Some themes are eternal in India. Brothers fighting, mothers mediating. This has been going on from the Ramayan andMahabharat to the Ambanis to the 24-second video of Malvinder Singh showing his bruises to the camera and accusing his brother Shivinder of beating him up.
The shenanigans of the Singh brothers are now so predictable that they may be one of two things that are constant in Delhi, along with air pollution. As old-fashioned and Ambaniesque as the Singh quarrel is, its longevity points to the death of a fallacy of the globalised world – the idea that family-run companies are somehow a thing of the past; that nameless, faceless organisations, run by technocratic boards, are the future.
This is a myth that has been propelled for several decades now and for a time, especially looking at technology businesses, it almost seemed like it might come true (after all, wasn't Steve Jobs thrown out of Apple by the board?).
For a while, we were told that it was futile for entrepreneurs to own their companies – until Google and Facebook came along and proved that with a special class of shares that are weighed far more than the stock owned, the founders could, in fact, almost infinitely, keep raising cash while continuing to control the company.
That’s not all. Consider some data from the research body, the Conway Center for Family Business. Around 64% of U.S. GDP comes from family-businesses which have 62% of the jobs and bring about 78% of all new jobs. Around 35% of Fortune 500 companies are family-owned (think Walmart, Koch Industries, Cargill, Berkshire Hathaway etc). In fact, family firms make up between 80-90% percent of all businesses in North America.
According to E&Y, the top 139 family businesses in North America generate $2,418.4 billion (12.3% of North America’s GDP) in revenue a year, employ 6, 708,107 people (3.8% of North America’s workforce) and have a market capitalisation of $1,488.8 billion.
Meanwhile, in emerging markets, says McKinsey, around 60% private-sector firms with revenues more than $1 billion are family-owned. If you think this is about to change, think again. The consultancy analysed that around 4,000 other family-owned businesses in these markets could hit the $1 billion mark by 2025 and collective, at that time, family-owned businesses would represent 40% of the biggest companies in the world – up from about 15% in 2010.

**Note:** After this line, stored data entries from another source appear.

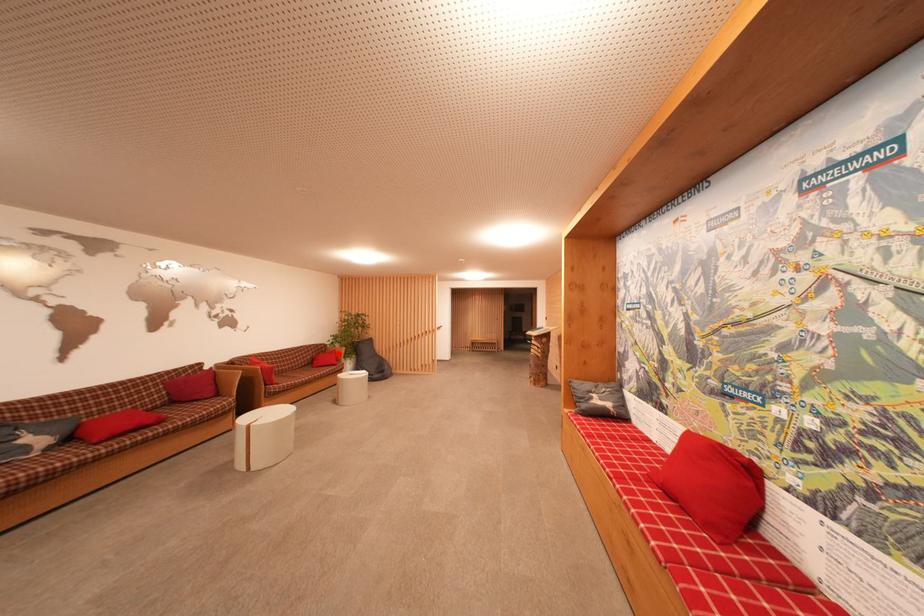
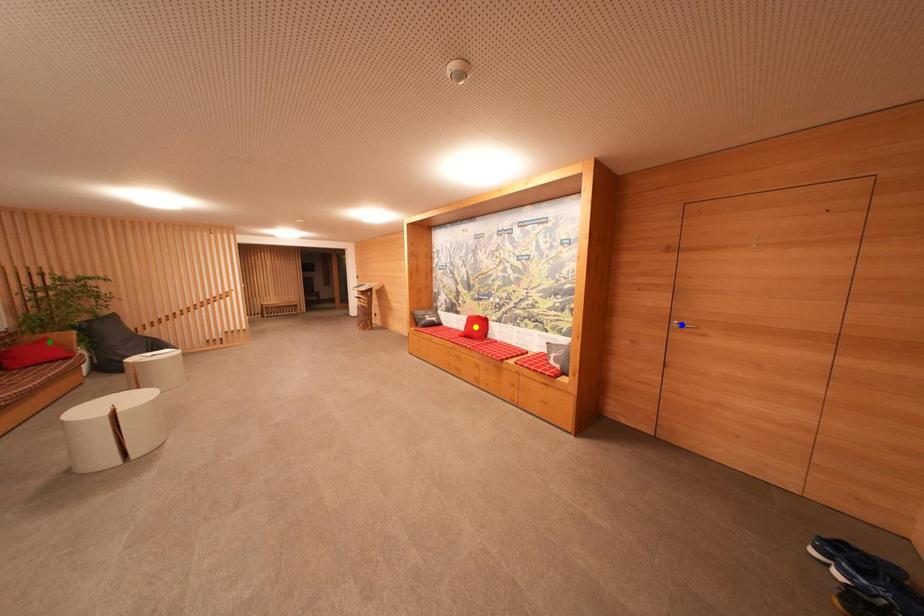
Question: I am providing you with two images of the same scene from different viewpoints. A red point is marked on the first image. You are given multiple points on the second image. In image 2, which mark is for the same physical point as the one in image 1?

Choices:
 (A) yellow point
 (B) green point
 (C) blue point

Answer: (B)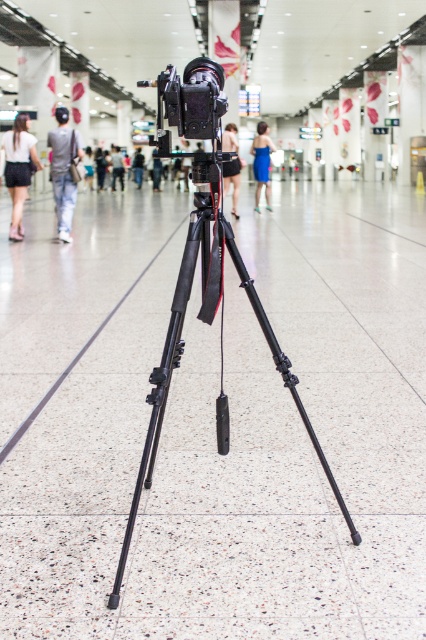
You are a photographer setting up equipment. You have a black matte tripod at center and a blue satin dress at center. Which object takes up more space in the image?

The black matte tripod at center is larger in size than the blue satin dress at center, so it takes up more space in the image.

You are a photographer who needs to adjust the camera position. The camera must be moved closer to the tripod to ensure stability. Is the current distance between the black matte tripod at center and the camera sufficient for stability, or does it need to be adjusted?

The black matte tripod at center is 1.57 meters away from the camera, which is likely too far for stable positioning. The camera should be moved closer to the tripod to ensure stability.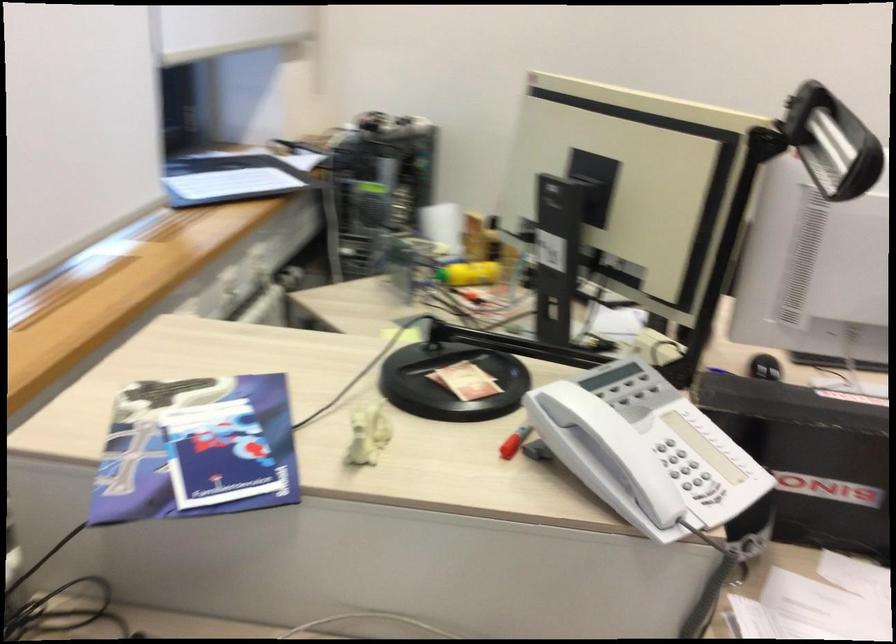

Which are the three biggest family-owned businesses producing countries in the world? China, the U.S. and India, of course–in that order. China has 159 such firms, according to a Credit Suisse Research Institute report, while the U.S. had 121 and India 111–together these firms have a market capitalisation of $2.8 trillion.
There are a few critical reasons why family-owned companies are back in stark focus. The first, of course, is that the nature of globalisation might be changing and if nations refocus attention on their borders and, in many cases like Brexit, pull up, at least partially, the draw-bridge, then some of the old assumptions of the advantage of wide-and-seamless footprint around the world would have to be re-interrogated. A management problem emerges from this scenario, which McKinsey hinted at–instead of getting smart managers and then training them to ‘think like owners’, might it not be easier and faster to just let the owners take charge of risk and reward?
These questions will become critical in India in the coming years as a next generation in India’s biggest companies look to debut–from Anant, Isha, and Akash Ambani to Anand Piramal, and from Rishad Premji to Roshni Nadar.
We know too little about what these men and women think about India and its future. This is critical because their decisions–of investment, engagement and as flagbearers of India Inc–rest upon their thoughts and opinions about their own country. As a rising power, India needs people who could argue its case in the world–quite like Alibaba’s Jack Ma (now a member of the Communist Party and the owner of the South China Morning Post newspaper whose aims is to tell the China story to a global audience) does for China.
But are they up to the task? Do they know what story to tell? Perhaps but we can’t be sure just yet. While they consider the answer to this question, here is a paper they might want to consider reading. In 1995, the researchers Craig Aronoff and John Ward wrote a paper called Family‐Owned Businesses: A Thing of the Past or a Model for the Future? Two broad takeaways from the paper are worth remembering–that the family “almost universally appears to be society’s fundamental economic unit” and that what was the American Dream for one generation could easily become “the fulfillment of The Next Chapter of the American Dream” for the subsequent generation.
In essence, the dream never dies, or at least does not have to, for families (are Shivinder and Malvinder listening?) or for nations.